The flight from Yerevan to Doha was short 'n sweet. We arrived at 5.30 in the morning (having been awake for by this time for 22 hours) and the outside temperature was 37 deg C.

The woman at customs, in response to my query as to whether they would accept our visas electronically on my tablet, cheerily told me that 2 days prior Qatar had introduced free visas to 75 countries including Australia.

Doha city I knew was only about 6 - 8kms from the airport so I was a bit shocked when we had quotes of around $35-$40 for a taxi. So we caught the shuttle bus to the old city centre for about $1.50 each!

Unfortunately being a Friday most of the shops were closed (Friday being the Muslim equivalent of a Sunday). Also we were wandering around at 06.30 and most places were shut that early anyway.

The old city was not that old and there was very little to sustain our interest. Also as the day progressed the temperature climbed higher and higher.

Eventually it became so uncomfortably hot we decided to seek refuge in an air conditioned shopping mall. The largest was in the modern city centre another few kms further around the harbour front.

This area was full of high rise modern skyscrapers a little like a mini version of Dubai or Abu Dhabi.

After wasting several hours in the mall we headed over to the I.M.Pei designed Museum of Islamic Art on the harbour.

I have to say it is the most beautifully designed museum, the most stylishly presented art and the most magnificent selection of Islamic Art that I've ever seen.

Below are a selection of photos of our day in Doha and some of the works from the museum.

In addition - by 1.30pm the outside temperature had climbed to 52.3 degrees C - and when we were outside we were close to DEATH!!
























Thursday, August 10, 2017

roman around

Our last day in Yerevan saw us visiting Geghard Monastery only a couple of hours out of Yerevan.

Set at the end of a gorge it has one of the most picturesque settings of Armenian Monasteries and blends nicely with the local stone. A UNESCO World Heritage site it is partially carved out the bedrock and dates from the 13th Century.

Geghard is short for Geghardavank and means 'Monastery of the Spear' believing to have held part of the spear that was used to pierce the side of Christ during the crucifixion.






Not far from Geghard is the temple of Garni. It was destroyed by an earthquake whose epicentre was in the town of Garni in 1679. It was reconstructed in the late 19th Century.

Dedicated to Helios, the Roman god of the sun, the Garni temple was built by the Armenian King Tiridates I in the 1st century AD and is the only Hellenistic colonnaded temple in Armenia and in fact, in the former Soviet Union.

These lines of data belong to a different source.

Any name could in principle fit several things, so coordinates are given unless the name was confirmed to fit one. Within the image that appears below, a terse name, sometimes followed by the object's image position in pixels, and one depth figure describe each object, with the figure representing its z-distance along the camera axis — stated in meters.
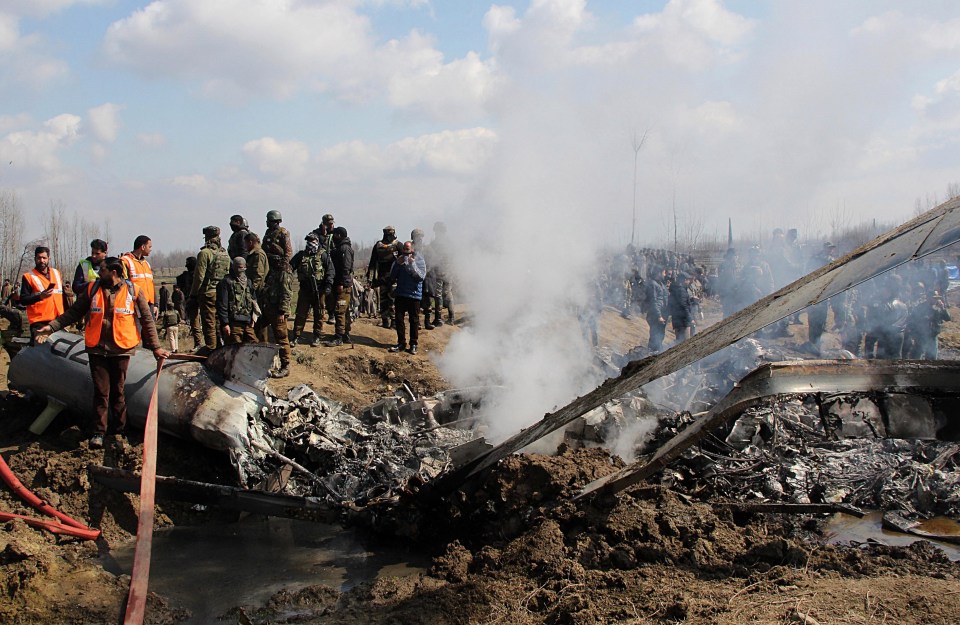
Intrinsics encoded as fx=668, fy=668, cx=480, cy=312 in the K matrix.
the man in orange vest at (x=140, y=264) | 8.62
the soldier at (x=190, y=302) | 11.35
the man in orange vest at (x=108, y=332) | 6.58
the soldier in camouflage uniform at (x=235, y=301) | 9.80
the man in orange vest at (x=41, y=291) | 9.09
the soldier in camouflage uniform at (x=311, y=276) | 11.39
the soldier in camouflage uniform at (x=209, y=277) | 10.15
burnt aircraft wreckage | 4.32
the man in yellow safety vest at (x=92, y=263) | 9.10
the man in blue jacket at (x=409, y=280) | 11.49
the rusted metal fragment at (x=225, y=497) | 5.78
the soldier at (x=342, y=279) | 11.62
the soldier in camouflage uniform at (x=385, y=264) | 12.98
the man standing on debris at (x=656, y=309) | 14.44
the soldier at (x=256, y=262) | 10.46
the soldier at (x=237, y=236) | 11.23
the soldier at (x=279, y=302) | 10.16
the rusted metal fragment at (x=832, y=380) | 4.20
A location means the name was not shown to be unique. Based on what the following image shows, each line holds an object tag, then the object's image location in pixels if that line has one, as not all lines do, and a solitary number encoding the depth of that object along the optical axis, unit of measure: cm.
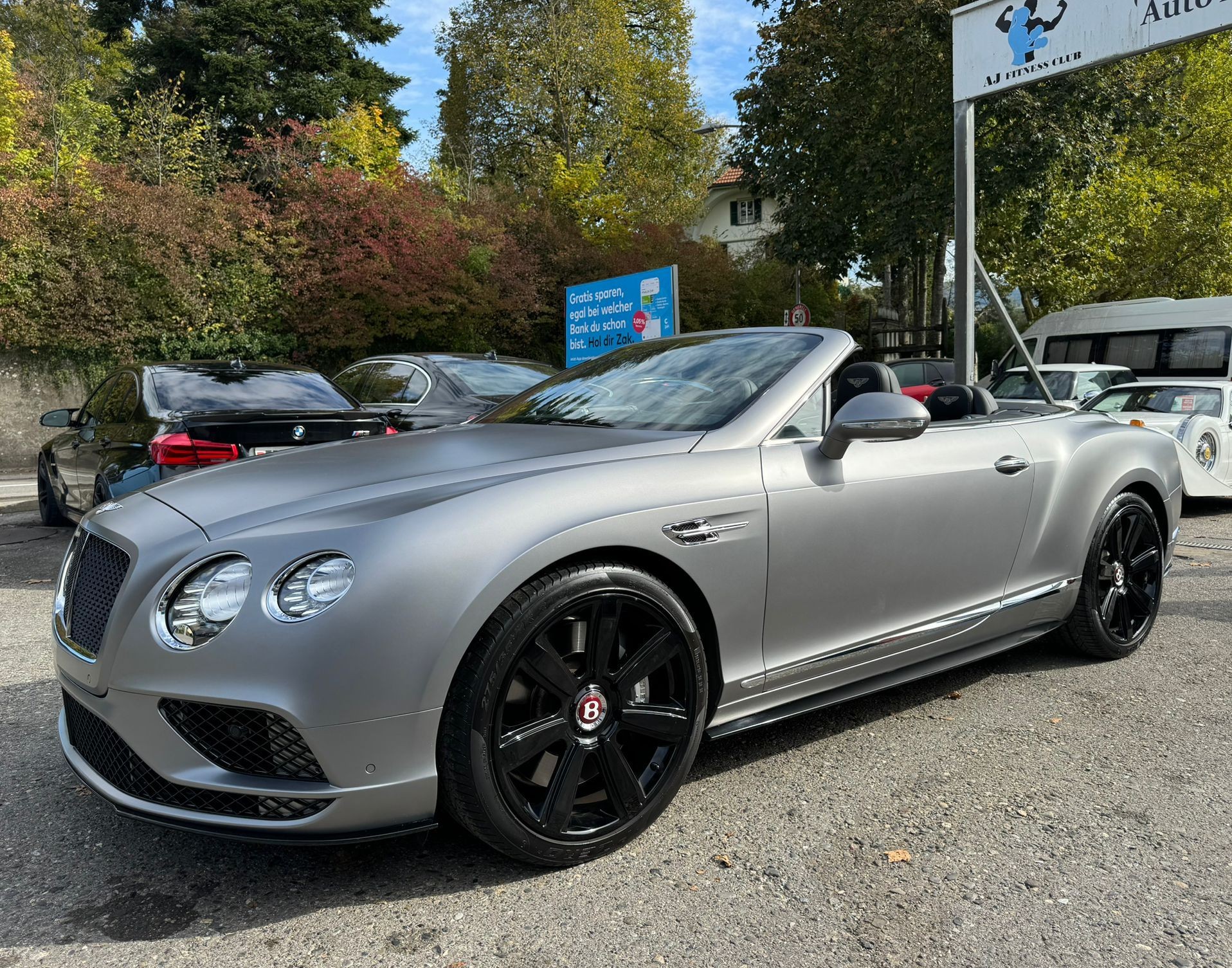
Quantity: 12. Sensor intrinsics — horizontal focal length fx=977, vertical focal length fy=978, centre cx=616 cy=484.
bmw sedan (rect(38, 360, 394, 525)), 548
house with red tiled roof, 4838
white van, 1546
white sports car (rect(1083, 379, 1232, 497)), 881
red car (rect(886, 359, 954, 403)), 1905
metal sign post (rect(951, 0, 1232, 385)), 905
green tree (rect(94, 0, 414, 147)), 2924
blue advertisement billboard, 1203
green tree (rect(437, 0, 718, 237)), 3216
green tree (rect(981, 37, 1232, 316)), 2386
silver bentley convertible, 221
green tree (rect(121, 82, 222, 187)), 2014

Our final visit to Armenian Monasteries was to the wonderful Khor Virap Monastery. At around 40kms South East of Yerevan and only a handful of kms from the Turkish border it has the fabled Mount Ararat as its backdrop.




Tuesday, August 8, 2017

ta ta tatev

Today was a long day as we were driving to Tatev Monastery which is more than 250kms South East of Yerevan. In addition we were stopping off at Noravank Monastery which was close to halfway to Tatev.

The scenery long the way was a little tedious - fairly flat and very dry for much of the way.

We turned off the main road into a small canyon, the scenery improved immediately and Noravank appeared high up (as with most Armenian monasteries) on the hillside about 6kms down the road. 

And as with most Armenian monasteries, its best perspective is from a distance!









A couple of hours drive later and we arrived at Tatev. Its popularity is reflected in the long queue to buy a ticket on the world longest cable car ride to get to it.


Tatev was undecorated inside and slightly larger than Noravank and, again, looked better from a distance.